◆ **EXERCISE REQUIREMENTS**
Lay out the material as a Markdown table with the columns "Row" and "Line", from the start of the material up to and including the line containing "ся более нежными. Горячим варенье разложить в". Give one line per row, number the rows, and leave out blank lines and the pictures.

◆ ◆ ◆

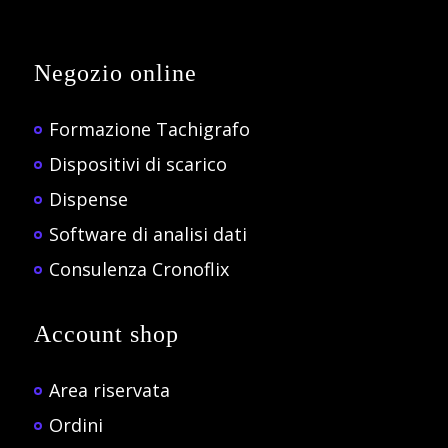
Negozio online
Formazione Tachigrafo
Dispositivi di scarico
Dispense
Software di analisi dati
Consulenza Cronoflix
Account shop
Area riservata
Ordini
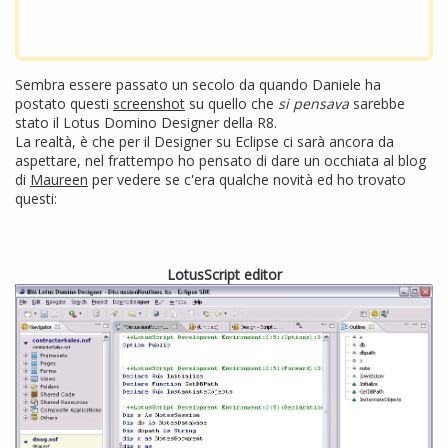
Sembra essere passato un secolo da quando Daniele ha
postato questi
screenshot
su quello che
si pensava
sarebbe
stato il Lotus Domino Designer della R8.
La realtà, è che per il Designer su Eclipse ci sarà ancora da
aspettare, nel frattempo ho pensato di dare un occhiata al blog
di
Maureen
per vedere se c'era qualche novità ed ho trovato
questi:
LotusScript editor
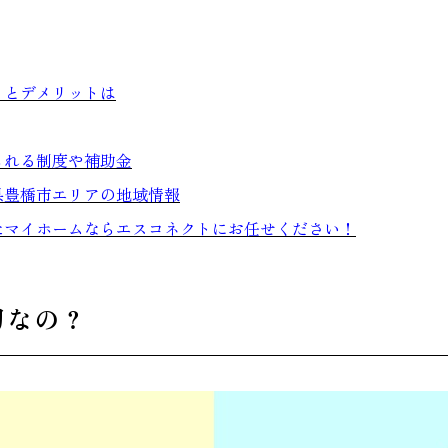
トとデメリットは
られる制度や補助金
県豊橋市エリアの地域情報
たマイホームならエスコネクトにお任せください！
切なの？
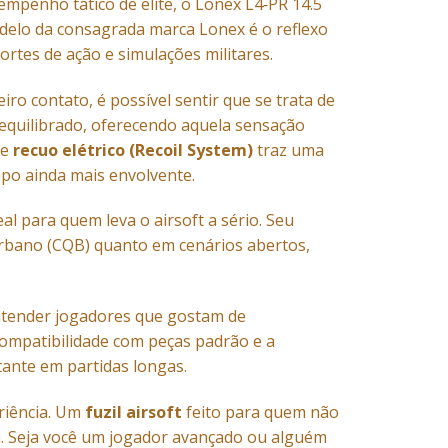
empenho tático de elite, o Lonex L4‑PR 14.5
odelo da consagrada marca Lonex é o reflexo
rtes de ação e simulações militares.
iro contato, é possível sentir que se trata de
equilibrado, oferecendo aquela sensação
de
recuo elétrico (Recoil System)
traz uma
mpo ainda mais envolvente.
al para quem leva o airsoft a sério. Seu
rbano (CQB) quanto em cenários abertos,
a atender jogadores que gostam de
compatibilidade com peças padrão e a
ante em partidas longas.
riência. Um
fuzil airsoft
feito para quem não
a. Seja você um jogador avançado ou alguém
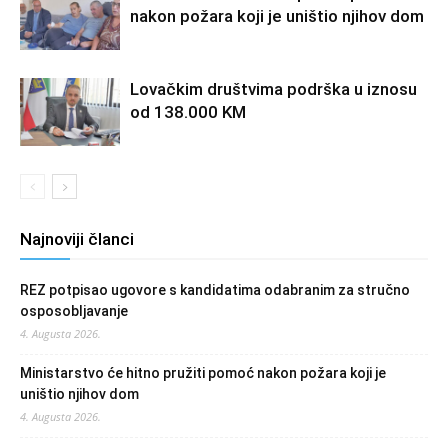
nakon požara koji je uništio njihov dom
Lovačkim društvima podrška u iznosu
od 138.000 KM
Najnoviji članci
REZ potpisao ugovore s kandidatima odabranim za stručno
osposobljavanje
4. Augusta 2026.
Ministarstvo će hitno pružiti pomoć nakon požara koji je
uništio njihov dom
4. Augusta 2026.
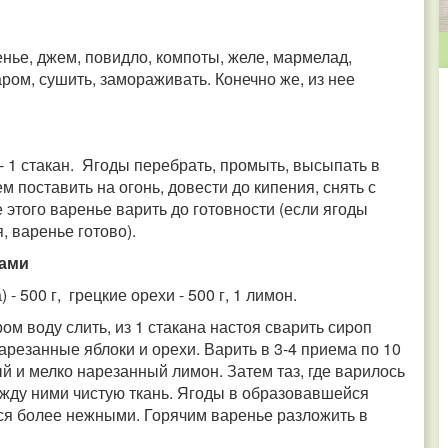
нье, джем, повидло, компоты, желе, мармелад,
ром, сушить, замораживать. Конечно же, из нее
а - 1 стакан. Ягоды перебрать, промыть, высыпать в
м поставить на огонь, довести до кипения, снять с
 этого варенье варить до готовности (если ягоды
, варенье готово).
ками
- 500 г, грецкие орехи - 500 г, 1 лимон.
ром воду слить, из 1 стакана настоя сварить сиpоп
 нарезанные яблоки и орехи. Варить в 3-4 приема по 10
 и мелко нарезанный лимон. Затем таз, где варилось
жду ними чистую ткань. Ягоды в образовавшейся
ся более нежными. Горячим варенье разложить в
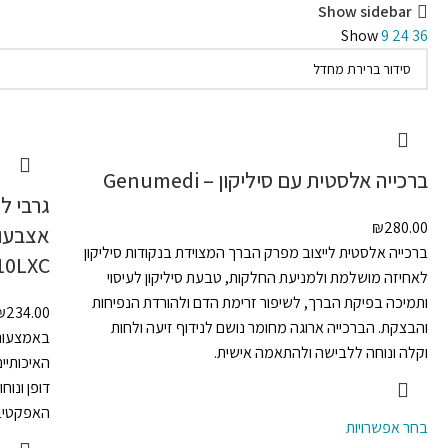
Show sidebar
Show
9
24
36
ברכייה אלסטית עם סיליקון – Genumedi
גרבי ל
₪
280.00
ברכייה אלסטית לייצוב מפרק הברך המצוידת בנקודות סיליקון
10LXC
לאחיזה מושלמת ולמניעת החלקות, טבעת סיליקון לעיסוי
ותמיכה בפיקת הברך, לשיפור זרימת הדם ולהורדת הנפיחות
₪
234.00
והבצקת. הברכייה ארוגה מחומר נושם לנידוף זיעה ולחות
באמצעות 
וקלה ונוחה ללבישה ולהתאמה אישית.
דופן ונו
האפקטיבי
בחר אפשרויות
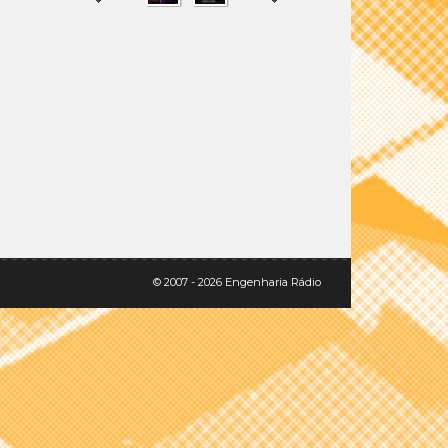
SHARE
TWEET
© 2007 - 2026 Engenharia Rádio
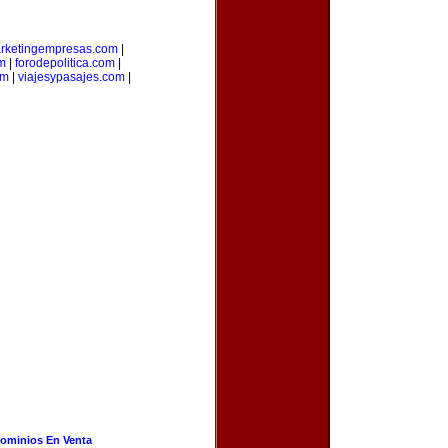
rketingempresas.com
|
m
|
forodepolitica.com
|
om
|
viajesypasajes.com
|
ominios En Venta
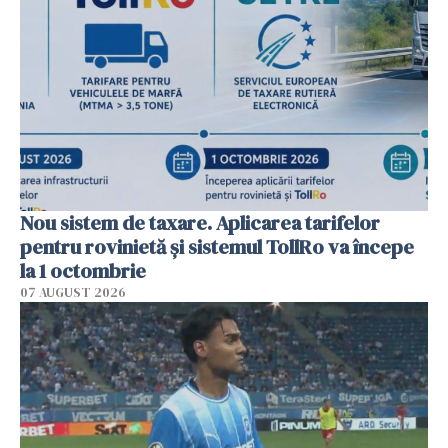
Nou sistem de taxare. Aplicarea tarifelor
pentru rovinietă şi sistemul TollRo va începe
la 1 octombrie
07 AUGUST 2026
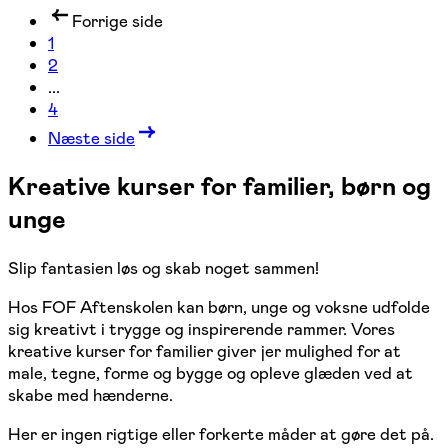
Forrige side
1
2
...
4
Næste side
Kreative kurser for familier, børn og
unge
Slip fantasien løs og skab noget sammen!
Hos FOF Aftenskolen kan børn, unge og voksne udfolde
sig kreativt i trygge og inspirerende rammer. Vores
kreative kurser for familier giver jer mulighed for at
male, tegne, forme og bygge og opleve glæden ved at
skabe med hænderne.
Her er ingen rigtige eller forkerte måder at gøre det på.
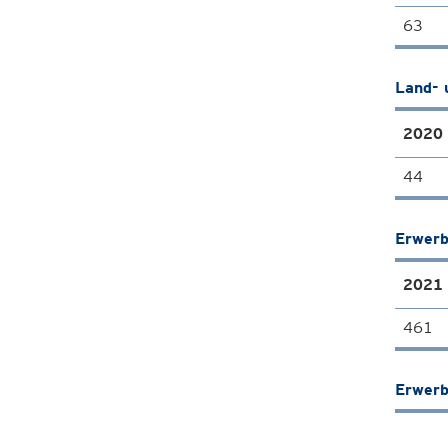
63
Land- 
2020
44
Erwerb
2021
461
Erwerb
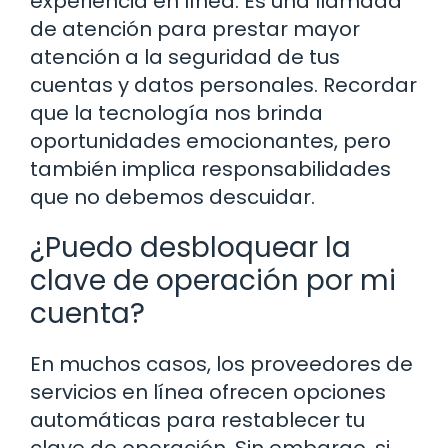
experiencia en línea. Es una llamada
de atención para prestar mayor
atención a la seguridad de tus
cuentas y datos personales. Recordar
que la tecnología nos brinda
oportunidades emocionantes, pero
también implica responsabilidades
que no debemos descuidar.
¿Puedo desbloquear la
clave de operación por mi
cuenta?
En muchos casos, los proveedores de
servicios en línea ofrecen opciones
automáticas para restablecer tu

◆ ◆ ◆

◆ **ANSWER SECTION**
| Row | Line |
|---|---|
| 1 | Negozio online |
| 2 | Formazione Tachigrafo |
| 3 | Dispositivi di scarico |
| 4 | Dispense |
| 5 | Software di analisi dati |
| 6 | Consulenza Cronoflix |
| 7 | Account shop |
| 8 | Area riservata |
| 9 | Ordini |
| 10 | Sembra essere passato un secolo da quando Daniele ha |
| 11 | postato questi |
| 12 | screenshot |
| 13 | su quello che |
| 14 | si pensava |
| 15 | sarebbe |
| 16 | stato il Lotus Domino Designer della R8. |
| 17 | La realtà, è che per il Designer su Eclipse ci sarà ancora da |
| 18 | aspettare, nel frattempo ho pensato di dare un occhiata al blog |
| 19 | di |
| 20 | Maureen |
| 21 | per vedere se c'era qualche novità ed ho trovato |
| 22 | questi: |
| 23 | LotusScript editor |
| 24 | トとデメリットは |
| 25 | られる制度や補助金 |
| 26 | 県豊橋市エリアの地域情報 |
| 27 | たマイホームならエスコネクトにお任せください！ |
| 28 | 切なの？ |
| 29 | empenho tático de elite, o Lonex L4‑PR 14.5 |
| 30 | odelo da consagrada marca Lonex é o reflexo |
| 31 | rtes de ação e simulações militares. |
| 32 | iro contato, é possível sentir que se trata de |
| 33 | equilibrado, oferecendo aquela sensação |
| 34 | de |
| 35 | recuo elétrico (Recoil System) |
| 36 | traz uma |
| 37 | mpo ainda mais envolvente. |
| 38 | al para quem leva o airsoft a sério. Seu |
| 39 | rbano (CQB) quanto em cenários abertos, |
| 40 | a atender jogadores que gostam de |
| 41 | compatibilidade com peças padrão e a |
| 42 | ante em partidas longas. |
| 43 | riência. Um |
| 44 | fuzil airsoft |
| 45 | feito para quem não |
| 46 | a. Seja você um jogador avançado ou alguém |
| 47 | nakon požara koji je uništio njihov dom |
| 48 | Lovačkim društvima podrška u iznosu |
| 49 | od 138.000 KM |
| 50 | Najnoviji članci |
| 51 | REZ potpisao ugovore s kandidatima odabranim za stručno |
| 52 | osposobljavanje |
| 53 | 4. Augusta 2026. |
| 54 | Ministarstvo će hitno pružiti pomoć nakon požara koji je |
| 55 | uništio njihov dom |
| 56 | 4. Augusta 2026. |
| 57 | нье, джем, повидло, компоты, желе, мармелад, |
| 58 | ром, сушить, замораживать. Конечно же, из нее |
| 59 | а - 1 стакан. Ягоды перебрать, промыть, высыпать в |
| 60 | м поставить на огонь, довести до кипения, снять с |
| 61 |  этого варенье варить до готовности (если ягоды |
| 62 | , варенье готово). |
| 63 | ками |
| 64 | - 500 г, грецкие орехи - 500 г, 1 лимон. |
| 65 | ром воду слить, из 1 стакана настоя сварить сиpоп |
| 66 |  нарезанные яблоки и орехи. Варить в 3-4 приема по 10 |
| 67 |  и мелко нарезанный лимон. Затем таз, где варилось |
| 68 | жду ними чистую ткань. Ягоды в образовавшейся |
| 69 | ся более нежными. Горячим варенье разложить в |